# B&S 6.5hp starts with starting fluid then dies



## Rickk

I have pulled the carb off and cleaned it. Put it back together and it still won't start. New gas. New spark plug. It will start with starting fluid then quit right away. Won't start at all without the starting fluid. Any help...Thanks Rick


----------



## K-B

It's still not getting gas. What kind/size engine is this? Is it getting gas at the carburetor? To check, remove the fuel line at the carburetor. If it's a gravity fed system, gas should be freely flowing. If it has a fuel pump, crank the engine for a few seconds and gas should be spurting out.


----------



## Rickk

Briggs & Sratton 6.5 horsepower.Fuel line was the first thing I checked. It is gravity fed.there was no gas or oil in it. but I haven't gone any farther than to clean it up the carb a little bit.


----------



## K-B

If you loosen the carburetor bowl with the fuel line hooked up, does gas run out of the carb?


----------



## RVBoyd

Many of these engines have a pre-filter in the gas tank itself. I would start there and work my way down the fuel line until I could get gas to the carb. 

Boyd


----------



## Rickk

Ues, I left the bowl off the carb and hooked up the gas line and the fuel came out of the bottom of the carb.
Rick


----------



## Basementgeek

Hi:

I would pick up a rebuild kit for the carb. 

BG


----------



## K-B

Yes, definitely pick up a rebuild kit and give the carb a thorough cleaning with carburetor cleaner. Sounds like the main jet is plugged.


----------



## Rickk

I just took the carb off again and cleaned up the mag contacts, put it all back together and now I can start it with a prime, without starting fluid, it will run for about 20 seconds and then die again. but it's better than not starting at all. I didn't see any points and condenser when I took the top end off. Are they located somewhere under the flywheel that is connected to the starter pulley?
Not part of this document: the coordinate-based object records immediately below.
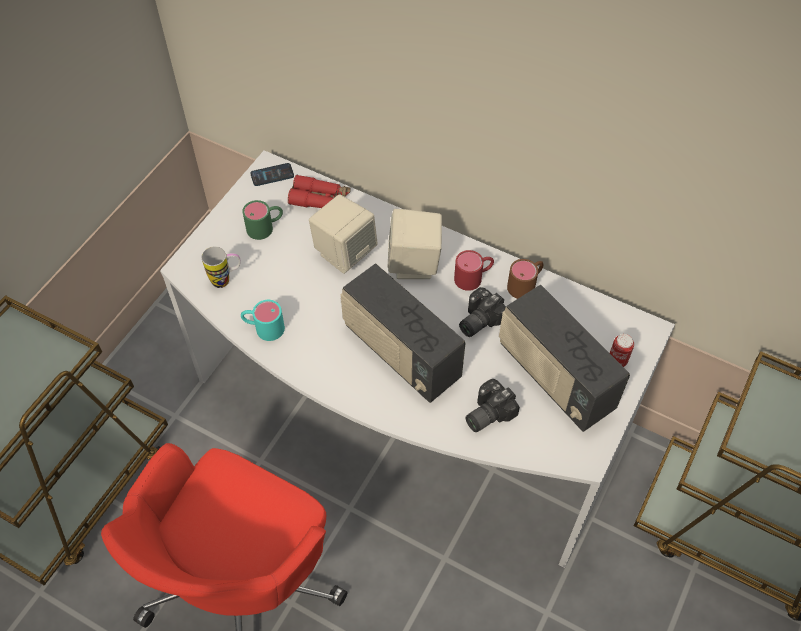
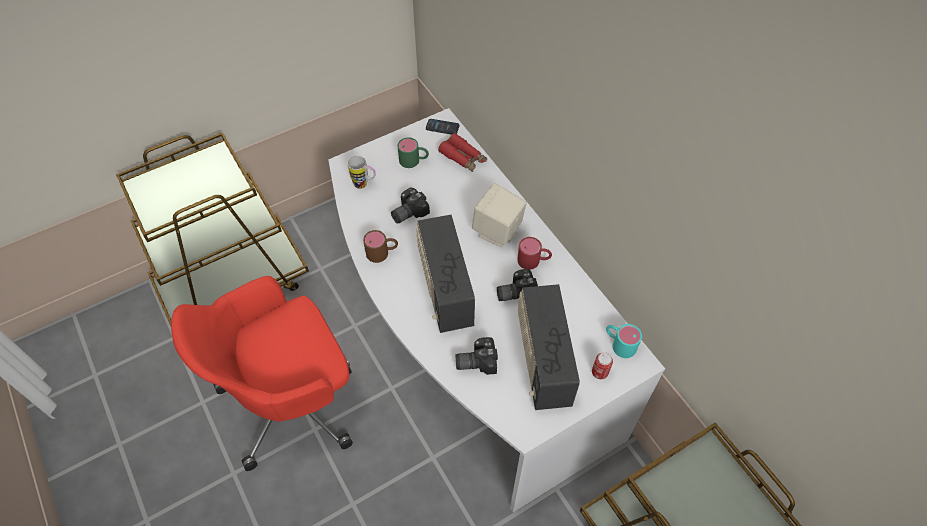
camera: 30 degrees right, 0 degrees up
(263, 328) = (366, 227): turquoise mug -> turquoise mug (619, 344)
(299, 288) = (407, 212): none -> camera
(345, 252) = (455, 202): beige speaker -> none
(526, 284) = (568, 284): brown mug -> brown mug (382, 252)

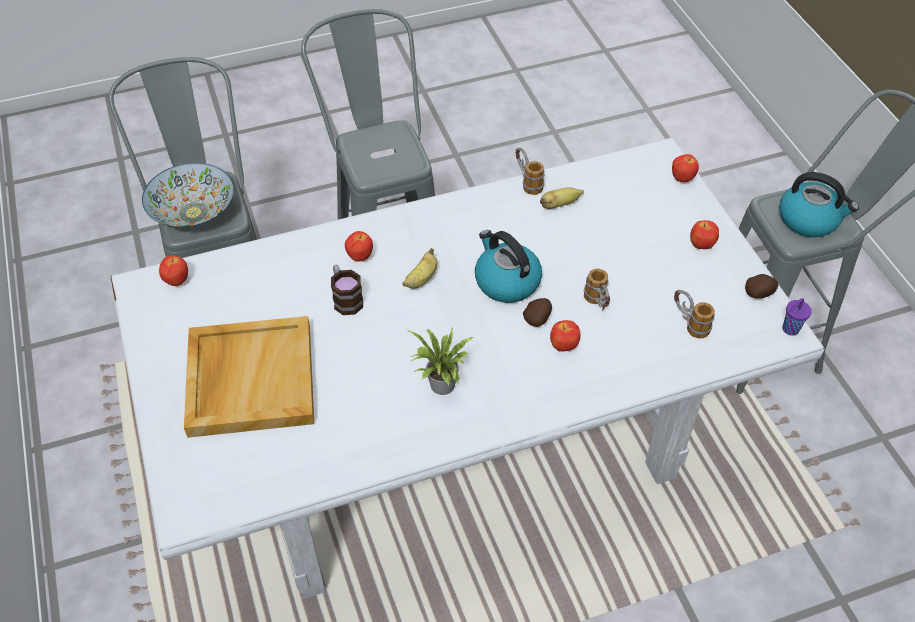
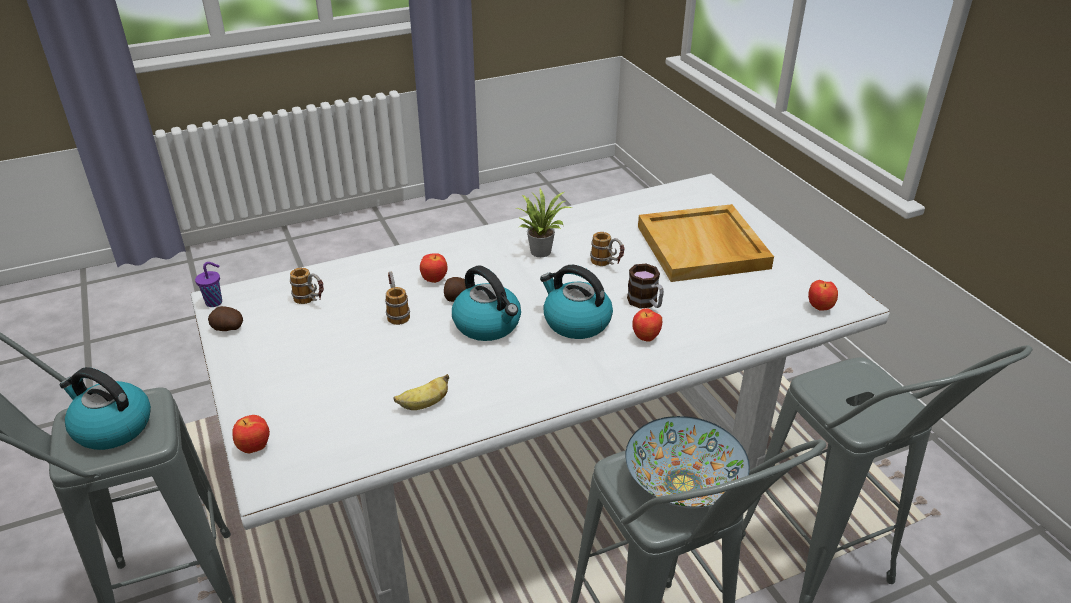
camera: 175 degrees right, 15 degrees down
(194, 213) = (861, 388): bowl -> bowl (682, 484)
(421, 279) = (575, 322): banana -> kettle
(527, 182) = (463, 430): mug -> mug (607, 265)
(701, 245) = (267, 369): apple -> none

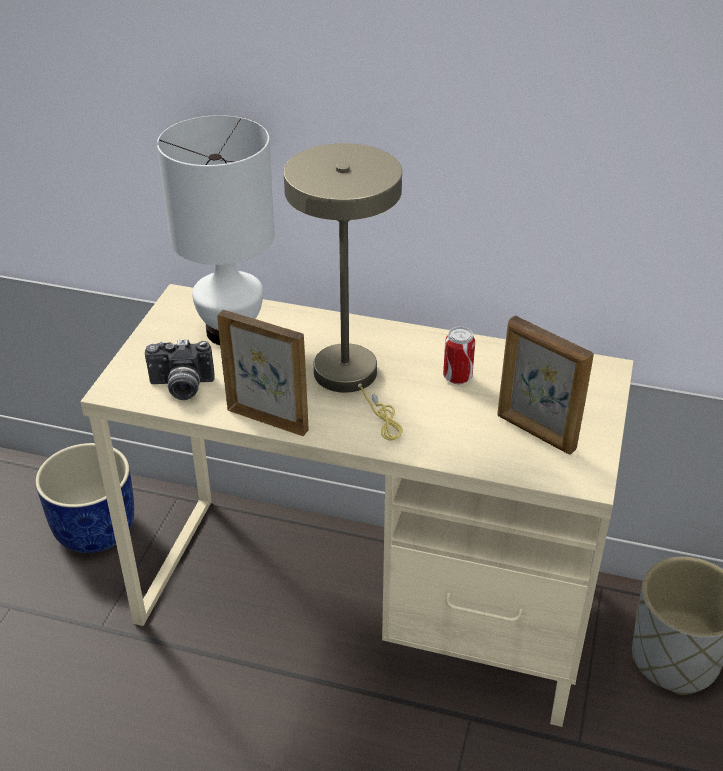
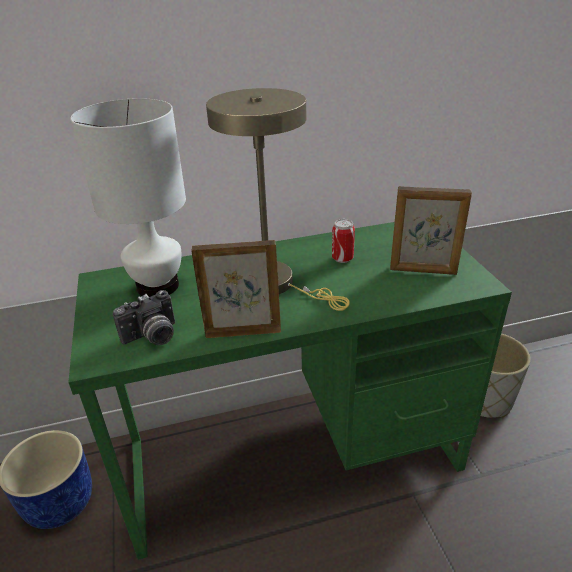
camera: 30 degrees left, 5 degrees down
(364, 602) = (293, 455): beige desk -> green desk

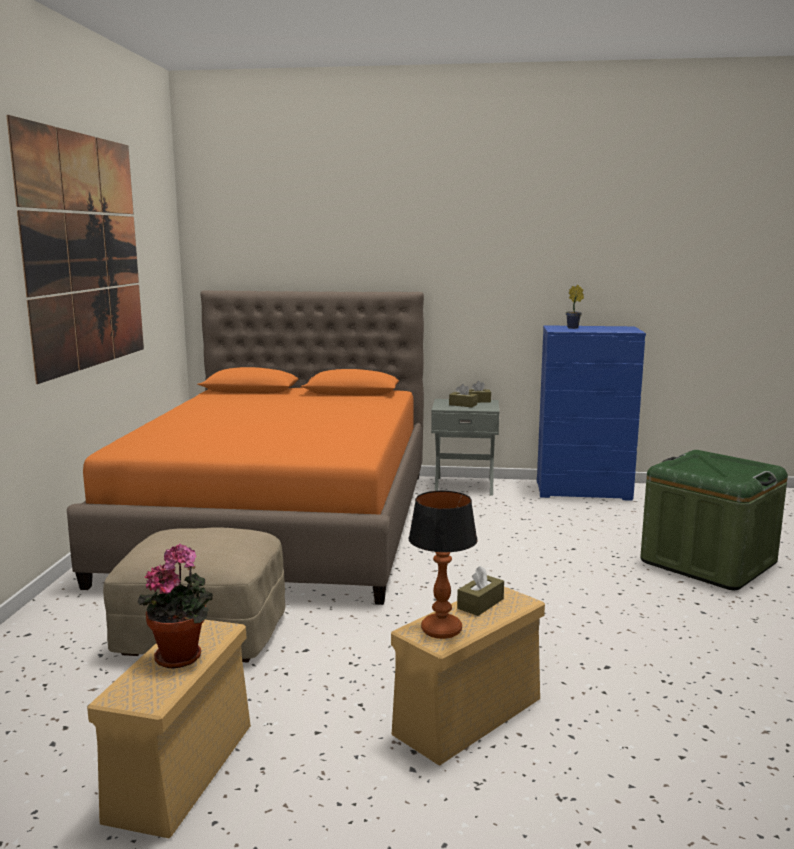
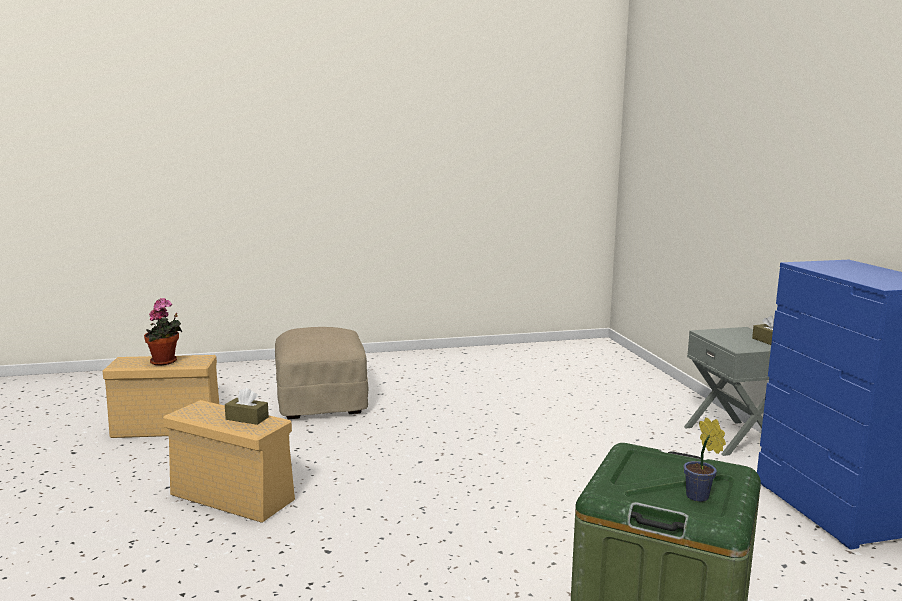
camera: 70 degrees right, 0 degrees up
(86, 252) = (451, 138): picture -> none
(281, 523) = (526, 384): orange bed -> none
(441, 630) = (201, 411): table lamp -> none
(463, 405) = (736, 338): brown tissue box -> none
(574, 328) = (850, 267): potted plant -> potted plant (699, 498)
I cleaned all of the carb and I can't see where it might be plugged. I ran a skinny piece of wire through all the holes that I could find and they seem to be all cleard out now. What am I missing here? what would be in a carb rebuild kit? I don't have and idle or fast speed jet. There are no adjustments to make at all on this carb. 

there is however, a spring loaded mechanism that opens and shuts the choke plate. This seems to stay open when starting. Shouldn't it close to some extent when the motor is cold? Maybe that mechanism is not working properly. When I move it by hand, it snaps back ok but doesn't seem to move close when it's cold.

I don't think it's a spark issue, because now everytime I prime it, It will start on it's own and run for 20 seconds or so.....where is the main jet on this carb? I think it's in the center and I cleaned it out with a wire...

Thanks for the help
Rick


----------



## K-B

Yes, I wouldn't worry about the ignition at this point, this problem is fuel related. No points on that engine.
Is that the choke plate, or the throttle that you're talking about? If it's the choke, it would have a manual control, unless it's an auto choke system. If it's the throttle you're talking about, that action is normal.

The main jet is sometimes in the bolt that holds the carb bowl in place. If there's any holes in the bolt, make sure they are clear.


----------



## Rickk

Yes that bolt has 2 holes in the threaded part and they are clear. It looks like it has something right down thru the center of that bolt, but it is solid and the wire wouldn't go thru that. Could that be the main jet and do you think it is supposed to be clear all the way thru that to the two little holes going thru the sides of the bolt....frustration is setting in...:-(


----------



## K-B

Yes if it has a hole on each side of the bolt, there will be a smaller hole running down the center of the bolt. That is the main jet and if it is even partially plugged it will cause problems. That is probably the source of your frustration. Generally if you poke at it long enough with a tag wire or twist tie wire, it will open up, but you might have to soak it for a while. Or just pick up a new one.


----------



## Rickk

thank you....I'm gonna work at that angle and I will certainly let you know the results...you have been a great help to me.....thanks...Rick


----------